• GOAL OF THE EXERCISE:
Search the listing for the string "deux" and copy every line that contains it.

Content starts

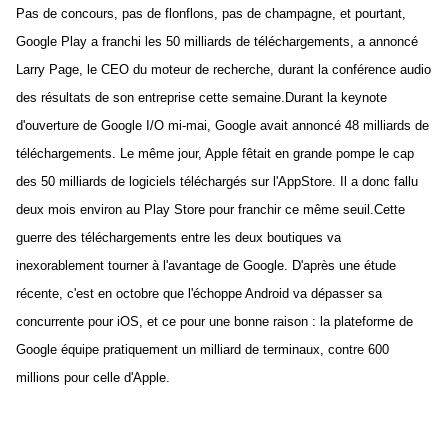
Pas de concours, pas de flonflons, pas de champagne, et pourtant,
Google Play a franchi les 50 milliards de téléchargements, a annoncé
Larry Page, le CEO du moteur de recherche, durant la conférence audio
des résultats de son entreprise cette semaine.Durant la keynote
d'ouverture de Google I/O mi-mai, Google avait annoncé 48 milliards de
téléchargements. Le même jour, Apple fêtait en grande pompe le cap
des 50 milliards de logiciels téléchargés sur l'AppStore. Il a donc fallu
deux mois environ au Play Store pour franchir ce même seuil.Cette
guerre des téléchargements entre les deux boutiques va
inexorablement tourner à l'avantage de Google. D'après une étude
récente, c'est en octobre que l'échoppe Android va dépasser sa
concurrente pour iOS, et ce pour une bonne raison : la plateforme de
Google équipe pratiquement un milliard de terminaux, contre 600
millions pour celle d'Apple.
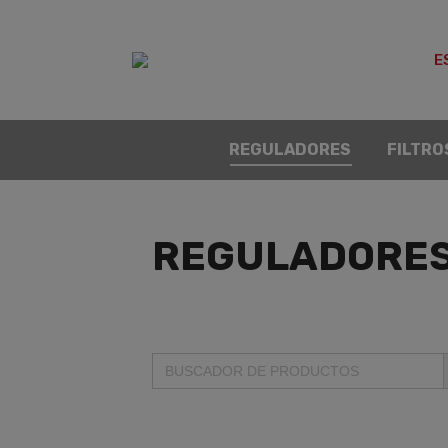
E
REGULADORES
FILTRO
REGULADORES
B
Buscar:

Content ends

• WRITTEN SOLUTION:
deux mois environ au Play Store pour franchir ce même seuil.Cette
guerre des téléchargements entre les deux boutiques va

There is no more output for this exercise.